The New Student's Reference Work/Baden, The Grand Duchy of
Baden (bä' den), The Grand Duchy of, The Grand Duchy of, lies in the southwestern corner of the German empire, separated from Switzerland by the Rhine. It is divided into a plain and highlands, and of the latter the Black Forest is the most important part. It is drained by the Rhine and Danube, and so pours its waters into two opposite seas. The country is fertile, especially the Rhine valley, and rich in minerals. It is famous for its mineral springs. Among its manufactures the wooden clocks and straw plaitings of the Black Forest are known over the world; of clocks alone over seventy thousand are made yearly. The manufactures of jewelry at Pforzheim are the most important in Germany. Baden has a good school system, a Protestant university at Heidelberg and a Catholic university at Freiburg. The population is 2,010,728, of which a large majority are Catholics. A parliament of two houses limits the power of the sovereign, whose home is at Karlsruhe.

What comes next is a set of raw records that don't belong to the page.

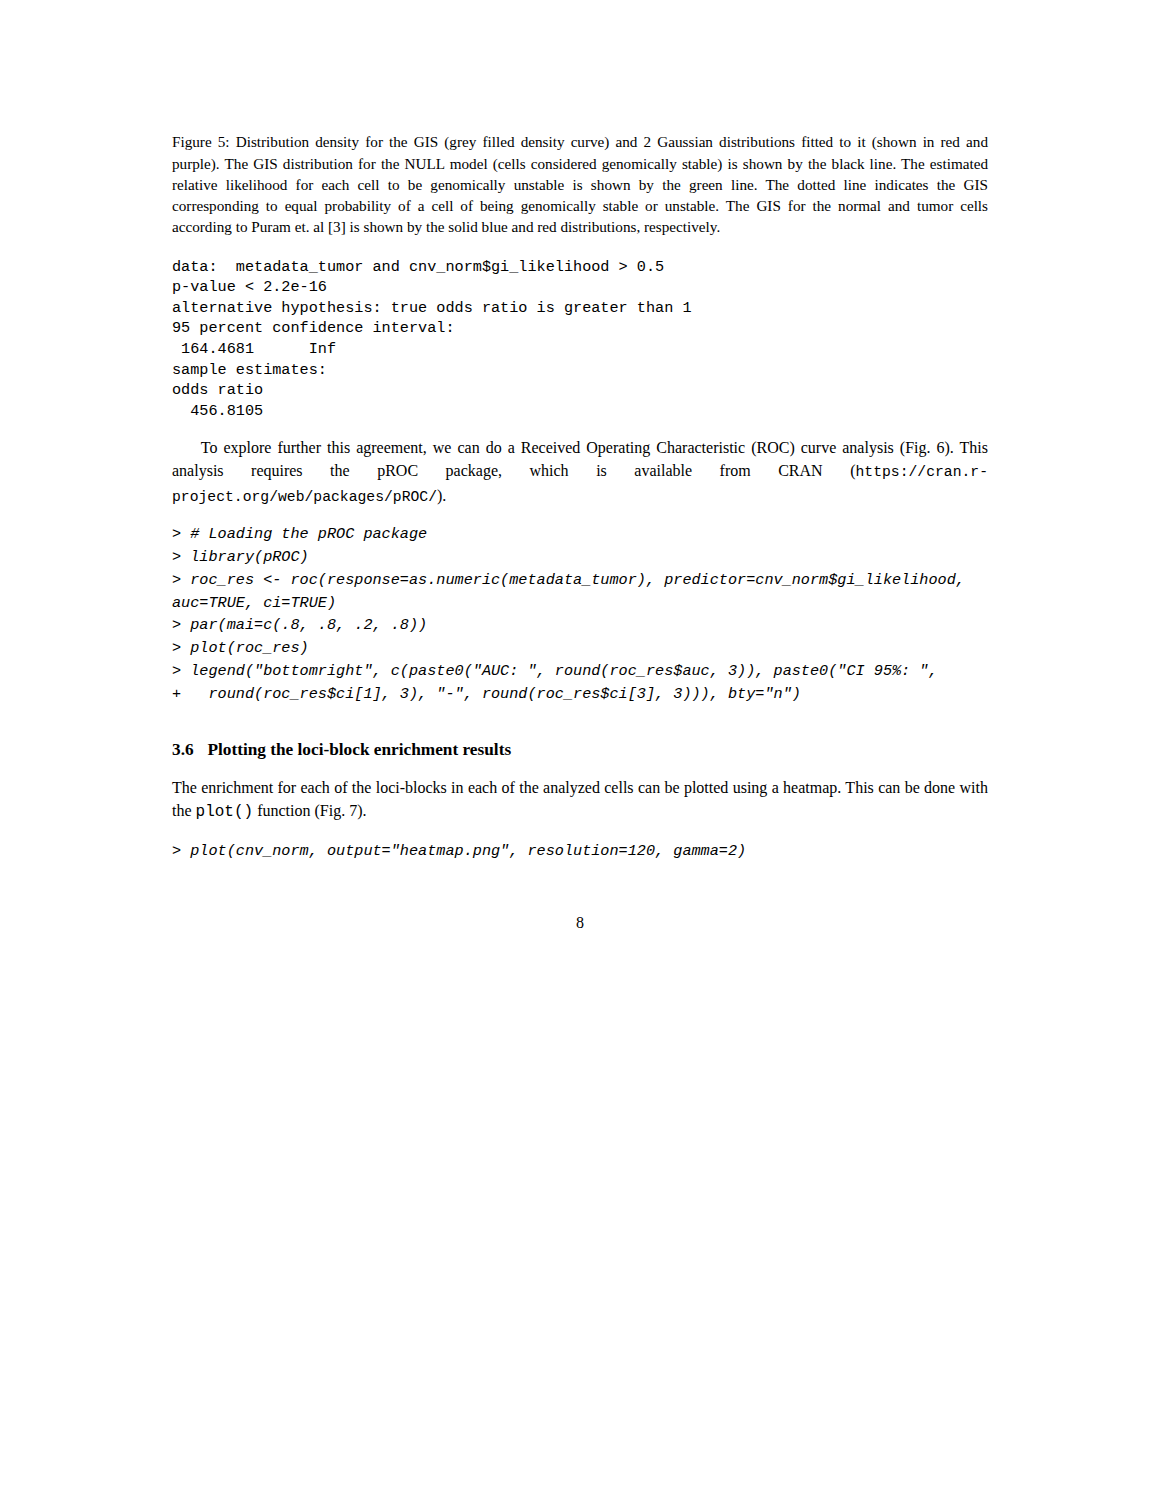Figure 5: Distribution density for the GIS (grey filled density curve) and 2 Gaussian distributions fitted to it (shown in red and purple). The GIS distribution for the NULL model (cells considered genomically stable) is shown by the black line. The estimated relative likelihood for each cell to be genomically unstable is shown by the green line. The dotted line indicates the GIS corresponding to equal probability of a cell of being genomically stable or unstable. The GIS for the normal and tumor cells according to Puram et. al [3] is shown by the solid blue and red distributions, respectively.
data:  metadata_tumor and cnv_norm$gi_likelihood > 0.5
p-value < 2.2e-16
alternative hypothesis: true odds ratio is greater than 1
95 percent confidence interval:
 164.4681      Inf
sample estimates:
odds ratio
  456.8105
To explore further this agreement, we can do a Received Operating Characteristic (ROC) curve analysis (Fig. 6). This analysis requires the pROC package, which is available from CRAN (https://cran.r-project.org/web/packages/pROC/).
> # Loading the pROC package > library(pROC) > roc_res <- roc(response=as.numeric(metadata_tumor), predictor=cnv_norm$gi_likelihood, auc=TRUE, ci=TRUE) > par(mai=c(.8, .8, .2, .8)) > plot(roc_res) > legend("bottomright", c(paste0("AUC: ", round(roc_res$auc, 3)), paste0("CI 95%: ", + round(roc_res$ci[1], 3), "-", round(roc_res$ci[3], 3))), bty="n")
3.6 Plotting the loci-block enrichment results
The enrichment for each of the loci-blocks in each of the analyzed cells can be plotted using a heatmap. This can be done with the plot() function (Fig. 7).
> plot(cnv_norm, output="heatmap.png", resolution=120, gamma=2)
8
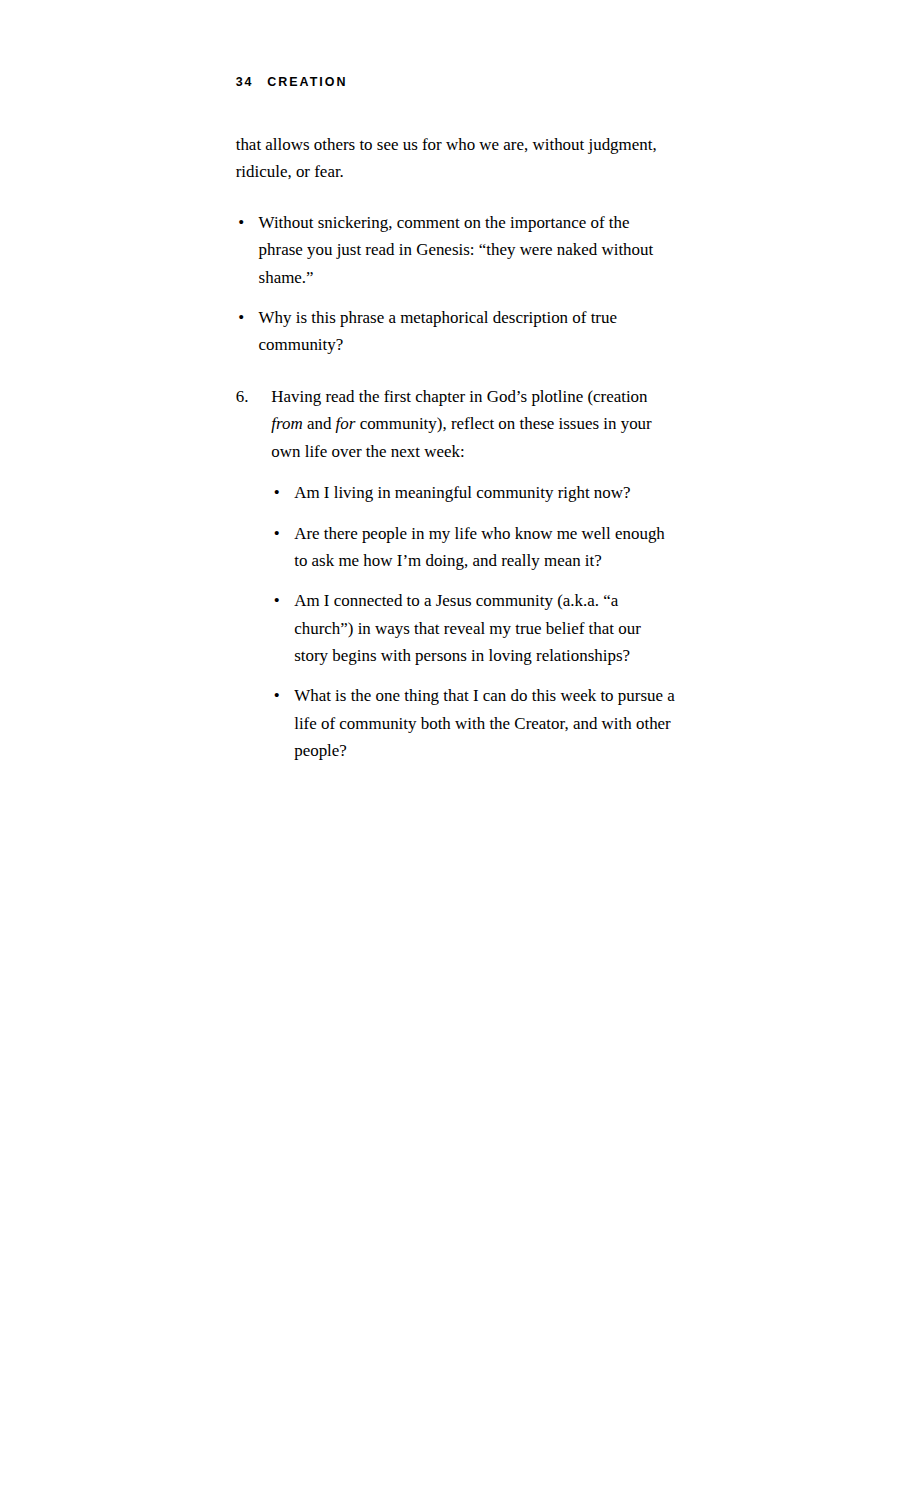34 Creation
that allows others to see us for who we are, without judgment, ridicule, or fear.
Without snickering, comment on the importance of the phrase you just read in Genesis: “they were naked without shame.”
Why is this phrase a metaphorical description of true community?
Having read the first chapter in God’s plotline (creation from and for community), reflect on these issues in your own life over the next week:
Am I living in meaningful community right now?
Are there people in my life who know me well enough to ask me how I’m doing, and really mean it?
Am I connected to a Jesus community (a.k.a. “a church”) in ways that reveal my true belief that our story begins with persons in loving relationships?
What is the one thing that I can do this week to pursue a life of community both with the Creator, and with other people?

The earliest people of Baden were the Alemanni, and the present house of Baden began in the 11th century. At the time of the French Revolution, the spirit of change which was abroad in all Germany passed into Baden. The Grand Duke Leopold was driven out, but was restored to his throne by the aid of the Prussians. In 1867 though Baden had sided with Austria against Prussia, it was forced to enter the North German Confederation. The troops of Baden fought with distinction in the Franco-Prussian War, and the Grand Duchy became a part of the restored German empire. The present grand duke is Frederick I, who came to the throne in 1852. The area of the duchy is 5,823 square miles; Karlsruhe (population, 111,249) is the capital; but Mannheim (population, 163,693) is the chief town.